§ **What is required**
Pull out each line of the listing below that contains the string "operationType", and copy those lines.

§ **Data for this task**
☆ ☆ ☆

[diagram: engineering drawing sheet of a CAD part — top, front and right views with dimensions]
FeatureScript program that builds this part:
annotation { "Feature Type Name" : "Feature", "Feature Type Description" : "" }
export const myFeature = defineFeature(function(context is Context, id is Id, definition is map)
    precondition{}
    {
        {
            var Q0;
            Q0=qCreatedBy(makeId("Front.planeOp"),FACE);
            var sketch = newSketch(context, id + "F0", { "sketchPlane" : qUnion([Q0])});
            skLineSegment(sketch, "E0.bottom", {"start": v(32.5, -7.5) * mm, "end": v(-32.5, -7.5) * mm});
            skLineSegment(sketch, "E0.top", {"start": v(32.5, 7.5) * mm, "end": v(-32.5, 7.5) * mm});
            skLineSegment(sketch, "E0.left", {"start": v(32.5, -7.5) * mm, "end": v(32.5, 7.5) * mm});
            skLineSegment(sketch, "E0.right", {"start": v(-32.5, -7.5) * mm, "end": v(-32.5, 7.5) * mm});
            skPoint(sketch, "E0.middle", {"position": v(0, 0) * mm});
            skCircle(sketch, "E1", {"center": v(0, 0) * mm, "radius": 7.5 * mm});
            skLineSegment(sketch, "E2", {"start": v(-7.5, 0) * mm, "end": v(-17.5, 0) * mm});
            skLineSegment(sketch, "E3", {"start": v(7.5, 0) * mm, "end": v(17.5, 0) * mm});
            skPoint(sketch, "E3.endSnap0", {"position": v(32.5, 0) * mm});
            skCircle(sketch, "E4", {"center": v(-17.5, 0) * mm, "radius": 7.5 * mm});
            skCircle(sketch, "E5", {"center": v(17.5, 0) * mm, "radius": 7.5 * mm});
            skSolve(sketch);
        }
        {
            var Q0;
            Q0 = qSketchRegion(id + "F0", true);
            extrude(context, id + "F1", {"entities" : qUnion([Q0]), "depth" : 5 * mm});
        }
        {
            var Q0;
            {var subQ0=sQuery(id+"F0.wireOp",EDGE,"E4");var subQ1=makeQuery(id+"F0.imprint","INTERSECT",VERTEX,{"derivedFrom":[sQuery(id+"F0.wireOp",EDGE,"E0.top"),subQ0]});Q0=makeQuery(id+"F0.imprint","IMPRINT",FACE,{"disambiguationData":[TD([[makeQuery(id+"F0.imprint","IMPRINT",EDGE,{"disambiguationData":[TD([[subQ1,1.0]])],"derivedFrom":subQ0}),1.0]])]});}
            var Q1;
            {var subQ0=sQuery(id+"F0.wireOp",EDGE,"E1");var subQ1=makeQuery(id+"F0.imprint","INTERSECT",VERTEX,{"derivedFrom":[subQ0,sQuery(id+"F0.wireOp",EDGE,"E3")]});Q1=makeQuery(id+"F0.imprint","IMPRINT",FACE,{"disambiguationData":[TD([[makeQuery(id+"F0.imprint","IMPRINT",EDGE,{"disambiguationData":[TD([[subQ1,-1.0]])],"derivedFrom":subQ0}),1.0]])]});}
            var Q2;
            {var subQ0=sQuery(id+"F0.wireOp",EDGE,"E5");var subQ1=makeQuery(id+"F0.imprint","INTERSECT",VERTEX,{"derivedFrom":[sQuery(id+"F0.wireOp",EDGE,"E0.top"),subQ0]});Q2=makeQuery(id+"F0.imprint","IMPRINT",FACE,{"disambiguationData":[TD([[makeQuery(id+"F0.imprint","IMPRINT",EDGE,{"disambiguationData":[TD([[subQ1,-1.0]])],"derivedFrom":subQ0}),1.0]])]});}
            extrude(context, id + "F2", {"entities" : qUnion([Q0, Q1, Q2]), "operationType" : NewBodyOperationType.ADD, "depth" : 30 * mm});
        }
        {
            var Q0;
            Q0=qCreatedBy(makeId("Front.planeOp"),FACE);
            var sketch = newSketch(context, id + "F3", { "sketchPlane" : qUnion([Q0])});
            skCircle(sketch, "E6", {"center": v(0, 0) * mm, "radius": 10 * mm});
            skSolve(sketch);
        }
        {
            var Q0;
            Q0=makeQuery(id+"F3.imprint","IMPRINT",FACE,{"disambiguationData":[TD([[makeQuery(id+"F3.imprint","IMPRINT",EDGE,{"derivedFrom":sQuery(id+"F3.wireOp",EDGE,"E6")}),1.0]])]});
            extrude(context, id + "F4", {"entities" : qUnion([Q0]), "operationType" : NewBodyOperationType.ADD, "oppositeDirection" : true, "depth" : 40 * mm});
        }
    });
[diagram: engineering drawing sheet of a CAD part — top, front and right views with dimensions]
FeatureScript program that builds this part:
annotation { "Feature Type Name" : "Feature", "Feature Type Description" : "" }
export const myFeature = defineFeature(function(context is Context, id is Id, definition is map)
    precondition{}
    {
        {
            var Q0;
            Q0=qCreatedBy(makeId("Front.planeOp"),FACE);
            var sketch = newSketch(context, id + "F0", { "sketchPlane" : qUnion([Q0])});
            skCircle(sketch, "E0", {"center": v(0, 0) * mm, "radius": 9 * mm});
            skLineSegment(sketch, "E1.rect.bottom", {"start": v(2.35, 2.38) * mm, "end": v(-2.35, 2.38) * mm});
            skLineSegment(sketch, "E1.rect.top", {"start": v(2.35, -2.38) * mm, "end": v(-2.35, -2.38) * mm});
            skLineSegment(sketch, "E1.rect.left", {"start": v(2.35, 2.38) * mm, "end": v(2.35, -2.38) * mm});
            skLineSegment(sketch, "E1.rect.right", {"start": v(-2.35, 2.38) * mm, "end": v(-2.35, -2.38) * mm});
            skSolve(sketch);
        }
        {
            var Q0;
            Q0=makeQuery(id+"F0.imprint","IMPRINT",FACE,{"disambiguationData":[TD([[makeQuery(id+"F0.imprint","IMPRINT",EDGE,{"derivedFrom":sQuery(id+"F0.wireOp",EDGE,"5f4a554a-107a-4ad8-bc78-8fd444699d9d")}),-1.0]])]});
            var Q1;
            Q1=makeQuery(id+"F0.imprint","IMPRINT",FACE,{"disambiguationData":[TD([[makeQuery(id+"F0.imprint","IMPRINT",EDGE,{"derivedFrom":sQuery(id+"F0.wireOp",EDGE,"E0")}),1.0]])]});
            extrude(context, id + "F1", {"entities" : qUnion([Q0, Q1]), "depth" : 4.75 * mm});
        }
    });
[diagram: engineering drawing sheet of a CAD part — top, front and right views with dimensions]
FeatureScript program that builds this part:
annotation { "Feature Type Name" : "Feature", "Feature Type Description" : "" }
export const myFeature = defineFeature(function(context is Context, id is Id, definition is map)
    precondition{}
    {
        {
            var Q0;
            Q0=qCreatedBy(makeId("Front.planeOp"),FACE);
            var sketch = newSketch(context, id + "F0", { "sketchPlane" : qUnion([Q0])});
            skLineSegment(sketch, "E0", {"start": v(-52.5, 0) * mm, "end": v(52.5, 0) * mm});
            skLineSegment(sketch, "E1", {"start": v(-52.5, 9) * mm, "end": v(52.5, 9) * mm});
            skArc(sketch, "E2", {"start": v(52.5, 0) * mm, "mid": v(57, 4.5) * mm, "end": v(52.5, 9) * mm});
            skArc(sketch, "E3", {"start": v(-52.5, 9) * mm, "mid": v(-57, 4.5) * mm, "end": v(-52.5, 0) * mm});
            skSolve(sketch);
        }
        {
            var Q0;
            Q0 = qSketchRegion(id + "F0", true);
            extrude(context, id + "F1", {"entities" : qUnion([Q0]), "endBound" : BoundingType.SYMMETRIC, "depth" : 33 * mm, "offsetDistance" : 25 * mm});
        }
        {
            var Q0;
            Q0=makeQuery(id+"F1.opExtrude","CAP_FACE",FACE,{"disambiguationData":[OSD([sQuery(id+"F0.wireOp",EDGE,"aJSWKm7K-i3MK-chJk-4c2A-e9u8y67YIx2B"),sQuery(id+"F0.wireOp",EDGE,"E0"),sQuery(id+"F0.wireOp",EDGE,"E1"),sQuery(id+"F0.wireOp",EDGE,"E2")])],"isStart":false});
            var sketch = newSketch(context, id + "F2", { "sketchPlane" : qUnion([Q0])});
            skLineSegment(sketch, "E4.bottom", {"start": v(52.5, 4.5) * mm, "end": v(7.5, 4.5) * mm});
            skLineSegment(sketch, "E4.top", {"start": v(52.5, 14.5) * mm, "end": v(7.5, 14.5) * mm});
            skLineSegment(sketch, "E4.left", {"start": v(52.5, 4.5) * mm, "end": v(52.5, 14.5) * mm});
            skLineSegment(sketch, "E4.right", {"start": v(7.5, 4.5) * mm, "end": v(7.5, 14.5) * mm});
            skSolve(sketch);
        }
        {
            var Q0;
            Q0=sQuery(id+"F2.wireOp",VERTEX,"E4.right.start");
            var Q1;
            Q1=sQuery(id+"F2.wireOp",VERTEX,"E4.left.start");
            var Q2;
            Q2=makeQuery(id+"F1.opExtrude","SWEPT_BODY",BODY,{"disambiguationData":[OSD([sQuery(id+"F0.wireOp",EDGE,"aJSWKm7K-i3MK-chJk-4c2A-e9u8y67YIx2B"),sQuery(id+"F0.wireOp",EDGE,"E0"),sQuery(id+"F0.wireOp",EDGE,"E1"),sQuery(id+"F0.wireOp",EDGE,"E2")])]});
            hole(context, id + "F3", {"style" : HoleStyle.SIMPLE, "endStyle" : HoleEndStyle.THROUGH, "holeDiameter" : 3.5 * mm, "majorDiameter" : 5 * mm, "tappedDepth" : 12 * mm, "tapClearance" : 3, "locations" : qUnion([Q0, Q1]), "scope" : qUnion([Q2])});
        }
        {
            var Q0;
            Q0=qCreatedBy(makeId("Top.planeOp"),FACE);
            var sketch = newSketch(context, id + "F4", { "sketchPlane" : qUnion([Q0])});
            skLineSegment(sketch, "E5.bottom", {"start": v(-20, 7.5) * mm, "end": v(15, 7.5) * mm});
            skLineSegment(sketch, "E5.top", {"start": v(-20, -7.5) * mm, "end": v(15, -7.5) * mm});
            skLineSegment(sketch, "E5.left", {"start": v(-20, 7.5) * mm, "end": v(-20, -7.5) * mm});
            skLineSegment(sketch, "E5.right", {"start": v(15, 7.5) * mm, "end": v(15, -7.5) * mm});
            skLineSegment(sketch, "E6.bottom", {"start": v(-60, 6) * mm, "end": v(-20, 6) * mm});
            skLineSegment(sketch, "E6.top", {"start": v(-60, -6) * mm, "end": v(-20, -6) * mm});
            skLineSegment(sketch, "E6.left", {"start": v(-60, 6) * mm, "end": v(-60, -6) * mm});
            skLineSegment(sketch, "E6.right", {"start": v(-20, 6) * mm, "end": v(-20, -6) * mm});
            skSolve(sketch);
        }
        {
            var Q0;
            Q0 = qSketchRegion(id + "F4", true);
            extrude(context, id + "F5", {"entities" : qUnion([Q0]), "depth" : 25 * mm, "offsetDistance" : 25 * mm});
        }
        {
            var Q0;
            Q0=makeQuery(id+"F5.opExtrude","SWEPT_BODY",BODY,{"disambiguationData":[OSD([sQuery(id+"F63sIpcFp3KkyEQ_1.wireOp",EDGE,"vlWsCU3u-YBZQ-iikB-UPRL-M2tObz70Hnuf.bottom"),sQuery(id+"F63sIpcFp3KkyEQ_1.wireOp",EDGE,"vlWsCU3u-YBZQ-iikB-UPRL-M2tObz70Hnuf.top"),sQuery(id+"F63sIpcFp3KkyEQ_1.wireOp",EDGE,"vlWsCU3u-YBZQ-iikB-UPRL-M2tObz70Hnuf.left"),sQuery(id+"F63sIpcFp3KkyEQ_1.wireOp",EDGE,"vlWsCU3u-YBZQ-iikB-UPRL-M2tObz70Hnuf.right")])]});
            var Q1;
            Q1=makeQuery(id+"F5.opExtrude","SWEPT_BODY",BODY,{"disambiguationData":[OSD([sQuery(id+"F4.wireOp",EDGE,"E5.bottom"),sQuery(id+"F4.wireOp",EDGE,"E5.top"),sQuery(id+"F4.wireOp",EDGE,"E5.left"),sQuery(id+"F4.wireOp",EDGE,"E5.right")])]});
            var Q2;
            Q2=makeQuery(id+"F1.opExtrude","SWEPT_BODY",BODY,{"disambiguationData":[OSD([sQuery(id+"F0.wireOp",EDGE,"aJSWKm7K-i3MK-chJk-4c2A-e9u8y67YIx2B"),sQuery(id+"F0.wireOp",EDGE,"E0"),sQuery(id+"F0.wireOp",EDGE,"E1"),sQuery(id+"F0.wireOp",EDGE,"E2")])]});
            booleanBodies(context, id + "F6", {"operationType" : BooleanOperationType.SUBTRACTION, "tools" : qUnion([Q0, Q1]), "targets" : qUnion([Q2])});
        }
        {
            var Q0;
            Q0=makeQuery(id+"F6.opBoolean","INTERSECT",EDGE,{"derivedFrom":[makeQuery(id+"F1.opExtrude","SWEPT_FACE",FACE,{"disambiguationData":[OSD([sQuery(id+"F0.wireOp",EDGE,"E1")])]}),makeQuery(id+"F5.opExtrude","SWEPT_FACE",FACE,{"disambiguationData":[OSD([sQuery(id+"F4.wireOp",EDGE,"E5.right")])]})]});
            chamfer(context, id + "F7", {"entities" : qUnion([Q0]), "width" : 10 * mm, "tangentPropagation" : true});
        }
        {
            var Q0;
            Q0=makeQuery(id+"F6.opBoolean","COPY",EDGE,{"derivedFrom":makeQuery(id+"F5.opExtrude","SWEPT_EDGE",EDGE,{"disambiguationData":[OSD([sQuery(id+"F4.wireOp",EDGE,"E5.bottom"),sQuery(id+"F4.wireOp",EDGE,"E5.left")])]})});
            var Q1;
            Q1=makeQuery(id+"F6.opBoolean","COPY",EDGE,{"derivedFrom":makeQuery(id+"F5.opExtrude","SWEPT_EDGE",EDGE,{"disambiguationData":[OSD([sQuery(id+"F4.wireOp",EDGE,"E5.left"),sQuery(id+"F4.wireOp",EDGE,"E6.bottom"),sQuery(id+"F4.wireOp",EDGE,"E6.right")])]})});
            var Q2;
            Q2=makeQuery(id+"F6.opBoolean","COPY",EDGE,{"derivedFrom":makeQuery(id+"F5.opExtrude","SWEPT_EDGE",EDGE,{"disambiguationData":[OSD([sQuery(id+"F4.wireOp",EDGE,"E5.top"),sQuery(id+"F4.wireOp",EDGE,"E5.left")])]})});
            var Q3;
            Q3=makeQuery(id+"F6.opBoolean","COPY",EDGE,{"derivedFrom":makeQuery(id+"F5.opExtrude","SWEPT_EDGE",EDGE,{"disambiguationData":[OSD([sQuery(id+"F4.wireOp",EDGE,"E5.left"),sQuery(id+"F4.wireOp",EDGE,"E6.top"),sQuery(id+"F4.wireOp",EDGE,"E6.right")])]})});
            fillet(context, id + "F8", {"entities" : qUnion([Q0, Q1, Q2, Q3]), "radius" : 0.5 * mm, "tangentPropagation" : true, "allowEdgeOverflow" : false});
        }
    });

☆ ☆ ☆

§ **Solution for this exercise**
            extrude(context, id + "F2", {"entities" : qUnion([Q0, Q1, Q2]), "operationType" : NewBodyOperationType.ADD, "depth" : 30 * mm});
            extrude(context, id + "F4", {"entities" : qUnion([Q0]), "operationType" : NewBodyOperationType.ADD, "oppositeDirection" : true, "depth" : 40 * mm});
            booleanBodies(context, id + "F6", {"operationType" : BooleanOperationType.SUBTRACTION, "tools" : qUnion([Q0, Q1]), "targets" : qUnion([Q2])});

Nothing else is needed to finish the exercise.